ROANOKE TIMES

                         Roanoke Times
                 Copyright (c) 1995, Landmark Communications, Inc.

DATE: SATURDAY, March 18, 1995                   TAG: 9503230049
SECTION: RELIGION                    PAGE: B-9   EDITION: METRO 
SOURCE: VERN ANDERSON ASSOCIATED PRESS
DATELINE: SALT LAKE CITY                                LENGTH: Medium


NEW LEADER EXPECTED TO GIVE MORMON CHURCH NEW VITALITY

It was a startling tableau - a healthy president of the Mormon Church standing before a flock of surprised reporters and asking if they had any questions.

Few in the ornate lobby of the Joseph Smith Memorial Building knew it had been fully 21 years since any man who served as the faith's "prophet, seer and revelator" had held a news conference.

But they realized what they were seeing was rare, and that a statement was being made.

For years The Church of Jesus Christ of Latter-day Saints had been governed mostly by committee as presidents who lived to be 90, 94 and 87 became frail, worn out or enfeebled in office.

Enter Gordon B. Hinckley, ordained last Sunday as the 15th president of the fastest-growing religion founded in America, a man who for 14 years had ensured a healthy continuity in the church's three-member First Presidency.

Though 84, Hinckley made a point of standing to deliver a brief statement and then to field a couple of dozen questions. One reporter asked about his health.

"I spent one night in the hospital in my life. I was past 75 when that occurred," he replied. "That doesn't mean I'm ready to run a 100-yard dash."
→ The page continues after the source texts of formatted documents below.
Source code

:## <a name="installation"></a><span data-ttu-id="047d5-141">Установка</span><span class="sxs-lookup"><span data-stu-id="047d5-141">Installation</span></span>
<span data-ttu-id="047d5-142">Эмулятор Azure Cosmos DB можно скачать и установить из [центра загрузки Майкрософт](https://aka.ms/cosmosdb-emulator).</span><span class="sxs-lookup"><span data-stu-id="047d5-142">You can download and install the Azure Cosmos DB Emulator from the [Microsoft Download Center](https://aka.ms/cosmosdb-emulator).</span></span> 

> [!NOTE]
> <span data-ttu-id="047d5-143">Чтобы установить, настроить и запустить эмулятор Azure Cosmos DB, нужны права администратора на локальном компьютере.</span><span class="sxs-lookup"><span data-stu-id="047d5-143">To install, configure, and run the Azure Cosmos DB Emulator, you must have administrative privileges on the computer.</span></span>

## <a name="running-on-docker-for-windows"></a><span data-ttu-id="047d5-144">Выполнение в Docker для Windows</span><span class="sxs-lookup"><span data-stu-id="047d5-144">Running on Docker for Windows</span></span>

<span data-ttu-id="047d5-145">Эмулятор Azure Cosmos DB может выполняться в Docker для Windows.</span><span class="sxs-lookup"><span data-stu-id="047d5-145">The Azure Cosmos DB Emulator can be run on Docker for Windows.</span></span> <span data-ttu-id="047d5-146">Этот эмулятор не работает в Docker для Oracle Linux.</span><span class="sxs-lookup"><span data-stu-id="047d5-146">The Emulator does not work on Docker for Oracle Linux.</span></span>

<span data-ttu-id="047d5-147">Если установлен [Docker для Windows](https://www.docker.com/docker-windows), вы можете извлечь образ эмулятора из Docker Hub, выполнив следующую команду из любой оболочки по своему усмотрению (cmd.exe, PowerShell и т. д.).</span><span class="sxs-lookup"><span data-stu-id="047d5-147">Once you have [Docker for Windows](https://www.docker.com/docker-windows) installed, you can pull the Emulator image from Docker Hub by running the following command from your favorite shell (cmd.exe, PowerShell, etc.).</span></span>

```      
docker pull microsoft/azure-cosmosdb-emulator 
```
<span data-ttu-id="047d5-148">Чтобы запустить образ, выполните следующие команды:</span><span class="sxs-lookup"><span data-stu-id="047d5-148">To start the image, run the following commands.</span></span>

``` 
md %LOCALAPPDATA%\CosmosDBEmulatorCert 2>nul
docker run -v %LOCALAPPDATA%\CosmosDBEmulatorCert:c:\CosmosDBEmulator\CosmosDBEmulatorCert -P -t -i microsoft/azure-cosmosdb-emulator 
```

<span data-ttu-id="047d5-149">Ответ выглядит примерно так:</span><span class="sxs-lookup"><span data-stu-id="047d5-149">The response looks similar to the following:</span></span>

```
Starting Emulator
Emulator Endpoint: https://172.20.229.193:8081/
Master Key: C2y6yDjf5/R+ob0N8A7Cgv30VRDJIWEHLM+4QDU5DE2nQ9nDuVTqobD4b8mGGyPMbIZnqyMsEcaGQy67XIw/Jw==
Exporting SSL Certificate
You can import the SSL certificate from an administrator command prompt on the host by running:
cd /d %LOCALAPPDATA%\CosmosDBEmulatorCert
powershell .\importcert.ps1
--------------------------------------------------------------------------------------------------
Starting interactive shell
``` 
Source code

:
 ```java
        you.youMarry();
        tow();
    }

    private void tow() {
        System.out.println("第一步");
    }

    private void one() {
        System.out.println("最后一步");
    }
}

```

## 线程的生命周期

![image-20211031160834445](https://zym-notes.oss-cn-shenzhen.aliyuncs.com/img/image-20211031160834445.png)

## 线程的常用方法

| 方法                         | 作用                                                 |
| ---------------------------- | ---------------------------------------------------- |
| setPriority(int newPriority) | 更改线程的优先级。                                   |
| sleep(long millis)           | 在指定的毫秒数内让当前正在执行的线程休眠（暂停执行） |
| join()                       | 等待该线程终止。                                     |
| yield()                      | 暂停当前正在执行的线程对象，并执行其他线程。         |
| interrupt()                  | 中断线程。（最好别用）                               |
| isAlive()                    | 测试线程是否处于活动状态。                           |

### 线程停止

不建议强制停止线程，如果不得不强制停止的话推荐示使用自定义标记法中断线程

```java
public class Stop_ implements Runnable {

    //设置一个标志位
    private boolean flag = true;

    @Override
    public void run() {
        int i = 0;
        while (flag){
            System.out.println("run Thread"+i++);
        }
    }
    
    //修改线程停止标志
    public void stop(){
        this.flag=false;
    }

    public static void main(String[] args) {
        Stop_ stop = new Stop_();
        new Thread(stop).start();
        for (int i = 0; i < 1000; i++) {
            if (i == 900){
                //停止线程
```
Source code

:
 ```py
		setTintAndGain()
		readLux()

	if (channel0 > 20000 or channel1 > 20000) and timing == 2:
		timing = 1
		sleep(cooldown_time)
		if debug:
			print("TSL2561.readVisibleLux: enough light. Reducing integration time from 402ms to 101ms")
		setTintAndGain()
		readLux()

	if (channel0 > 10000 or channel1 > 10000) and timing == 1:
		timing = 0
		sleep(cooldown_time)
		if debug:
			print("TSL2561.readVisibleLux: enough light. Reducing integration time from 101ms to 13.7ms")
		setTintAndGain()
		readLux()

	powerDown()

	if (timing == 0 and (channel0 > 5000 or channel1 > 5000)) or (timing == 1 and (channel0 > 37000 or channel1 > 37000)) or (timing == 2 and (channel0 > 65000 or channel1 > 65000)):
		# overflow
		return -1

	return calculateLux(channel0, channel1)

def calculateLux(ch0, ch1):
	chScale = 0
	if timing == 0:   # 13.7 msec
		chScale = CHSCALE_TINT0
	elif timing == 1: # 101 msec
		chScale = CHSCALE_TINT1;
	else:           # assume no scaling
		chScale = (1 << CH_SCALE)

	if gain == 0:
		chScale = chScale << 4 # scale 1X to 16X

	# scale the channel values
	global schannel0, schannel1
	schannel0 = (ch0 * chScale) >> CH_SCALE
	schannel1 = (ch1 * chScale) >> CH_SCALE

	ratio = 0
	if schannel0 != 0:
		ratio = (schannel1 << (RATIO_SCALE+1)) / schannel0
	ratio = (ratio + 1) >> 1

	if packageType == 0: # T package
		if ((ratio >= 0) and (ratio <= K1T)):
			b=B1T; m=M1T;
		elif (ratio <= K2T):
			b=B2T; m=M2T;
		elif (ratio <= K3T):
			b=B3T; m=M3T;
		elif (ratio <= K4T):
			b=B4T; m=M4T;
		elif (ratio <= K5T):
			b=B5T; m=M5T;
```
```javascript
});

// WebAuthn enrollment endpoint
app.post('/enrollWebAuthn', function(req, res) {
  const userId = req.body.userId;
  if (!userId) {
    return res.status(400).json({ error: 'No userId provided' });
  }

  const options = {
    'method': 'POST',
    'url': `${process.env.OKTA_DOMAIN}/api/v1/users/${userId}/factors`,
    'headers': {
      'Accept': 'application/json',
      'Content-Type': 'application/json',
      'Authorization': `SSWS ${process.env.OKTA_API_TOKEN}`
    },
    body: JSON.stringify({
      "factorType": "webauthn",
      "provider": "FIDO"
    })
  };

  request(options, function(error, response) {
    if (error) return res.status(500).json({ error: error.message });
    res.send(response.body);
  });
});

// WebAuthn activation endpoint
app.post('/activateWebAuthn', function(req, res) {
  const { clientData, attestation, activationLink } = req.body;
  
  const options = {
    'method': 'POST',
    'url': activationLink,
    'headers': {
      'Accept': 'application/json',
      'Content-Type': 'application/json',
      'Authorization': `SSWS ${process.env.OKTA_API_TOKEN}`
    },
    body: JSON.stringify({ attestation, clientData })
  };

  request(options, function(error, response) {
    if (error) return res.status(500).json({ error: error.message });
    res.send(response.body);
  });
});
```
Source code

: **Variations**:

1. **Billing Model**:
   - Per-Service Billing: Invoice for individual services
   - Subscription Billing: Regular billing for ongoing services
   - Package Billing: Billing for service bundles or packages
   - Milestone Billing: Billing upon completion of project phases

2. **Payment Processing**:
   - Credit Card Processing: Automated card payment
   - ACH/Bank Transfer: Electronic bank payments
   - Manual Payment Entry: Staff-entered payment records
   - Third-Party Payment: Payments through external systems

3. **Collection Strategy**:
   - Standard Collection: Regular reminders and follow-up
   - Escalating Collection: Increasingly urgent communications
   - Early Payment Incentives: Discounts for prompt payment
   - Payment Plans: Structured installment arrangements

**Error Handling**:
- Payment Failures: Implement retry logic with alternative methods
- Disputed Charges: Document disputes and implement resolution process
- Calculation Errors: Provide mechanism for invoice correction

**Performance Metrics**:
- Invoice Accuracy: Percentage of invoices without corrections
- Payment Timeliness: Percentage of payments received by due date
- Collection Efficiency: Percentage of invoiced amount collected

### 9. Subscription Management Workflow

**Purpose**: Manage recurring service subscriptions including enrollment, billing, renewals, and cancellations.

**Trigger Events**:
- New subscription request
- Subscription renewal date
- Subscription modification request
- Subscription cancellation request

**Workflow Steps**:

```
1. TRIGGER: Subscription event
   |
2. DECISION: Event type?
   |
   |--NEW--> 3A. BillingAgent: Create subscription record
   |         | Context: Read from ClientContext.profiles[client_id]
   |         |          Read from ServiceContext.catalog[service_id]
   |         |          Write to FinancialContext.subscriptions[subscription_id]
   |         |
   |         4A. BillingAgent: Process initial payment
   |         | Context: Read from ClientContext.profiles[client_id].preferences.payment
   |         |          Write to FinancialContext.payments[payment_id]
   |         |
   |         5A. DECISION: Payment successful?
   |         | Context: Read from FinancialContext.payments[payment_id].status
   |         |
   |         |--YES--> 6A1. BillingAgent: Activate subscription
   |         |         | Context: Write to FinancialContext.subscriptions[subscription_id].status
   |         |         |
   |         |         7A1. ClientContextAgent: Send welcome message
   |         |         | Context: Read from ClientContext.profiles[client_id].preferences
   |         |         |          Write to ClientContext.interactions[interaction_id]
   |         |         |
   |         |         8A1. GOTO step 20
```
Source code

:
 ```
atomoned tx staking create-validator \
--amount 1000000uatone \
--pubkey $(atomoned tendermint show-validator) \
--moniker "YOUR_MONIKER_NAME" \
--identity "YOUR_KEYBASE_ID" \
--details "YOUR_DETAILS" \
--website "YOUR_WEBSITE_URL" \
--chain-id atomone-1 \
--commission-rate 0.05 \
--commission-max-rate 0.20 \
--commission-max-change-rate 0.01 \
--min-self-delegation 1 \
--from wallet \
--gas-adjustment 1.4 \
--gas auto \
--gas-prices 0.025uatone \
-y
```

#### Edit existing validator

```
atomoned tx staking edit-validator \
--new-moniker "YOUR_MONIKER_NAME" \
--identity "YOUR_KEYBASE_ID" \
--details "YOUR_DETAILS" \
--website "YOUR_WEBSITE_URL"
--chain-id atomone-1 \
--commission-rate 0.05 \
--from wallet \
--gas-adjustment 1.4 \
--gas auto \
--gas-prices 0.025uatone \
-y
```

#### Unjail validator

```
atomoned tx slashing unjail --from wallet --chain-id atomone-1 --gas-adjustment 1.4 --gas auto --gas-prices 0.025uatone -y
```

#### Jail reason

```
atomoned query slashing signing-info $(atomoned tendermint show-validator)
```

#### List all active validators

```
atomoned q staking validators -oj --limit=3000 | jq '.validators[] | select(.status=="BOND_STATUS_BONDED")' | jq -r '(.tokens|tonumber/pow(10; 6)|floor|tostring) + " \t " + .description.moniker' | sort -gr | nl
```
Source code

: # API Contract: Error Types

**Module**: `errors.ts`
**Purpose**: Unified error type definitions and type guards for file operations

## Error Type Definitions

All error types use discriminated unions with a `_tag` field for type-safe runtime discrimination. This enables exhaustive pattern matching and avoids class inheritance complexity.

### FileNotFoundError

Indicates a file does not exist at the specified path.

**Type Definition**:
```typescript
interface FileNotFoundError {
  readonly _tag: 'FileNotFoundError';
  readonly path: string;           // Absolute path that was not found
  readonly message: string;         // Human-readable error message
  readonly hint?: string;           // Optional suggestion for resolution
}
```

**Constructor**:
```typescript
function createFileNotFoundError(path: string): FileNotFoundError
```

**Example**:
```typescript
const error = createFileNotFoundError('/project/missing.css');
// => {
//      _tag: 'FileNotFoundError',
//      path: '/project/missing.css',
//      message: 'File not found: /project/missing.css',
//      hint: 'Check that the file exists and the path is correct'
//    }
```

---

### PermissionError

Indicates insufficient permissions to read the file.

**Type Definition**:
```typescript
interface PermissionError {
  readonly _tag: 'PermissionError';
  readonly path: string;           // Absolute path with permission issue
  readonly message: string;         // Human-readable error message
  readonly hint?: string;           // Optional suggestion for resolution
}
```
By turns candid, humorous and artfully vague, Hinckley appeared every inch the man who pioneered the modern church's extensive public relations arm and its use of television and satellite technology to deliver its message.

And at the end, there was a hint of more to come.

"Thank you ever so much. Thank you," Hinckley said. "We'll see you again some time. Thank you."

His robust performance had a galvanizing effect on church employees. There were smiles everywhere, and the switchboard lit up with calls of support from rank-and-file members.

"I was delighted to see the church take this kind of step forward. I for one hope this is the first of many of these kinds of experiences," said Bruce Olsen, managing director of the church Public Affairs Department.

It is virtually impossible to overstate the reverence Mormons feel toward their "living prophet" as one chosen by God to receive divine revelation. That choosing is done by a tradition of apostolic succession in which the church's most senior apostle becomes president at the death of his predecessor.

Hinckley succeeded Howard W. Hunter, who died March 3 at age 87 after just nine months in office.

The model for all Mormon presidents is church founder Joseph Smith, who said he was visited by God and Jesus Christ and told to restore "the only true and living church on the face of the Earth."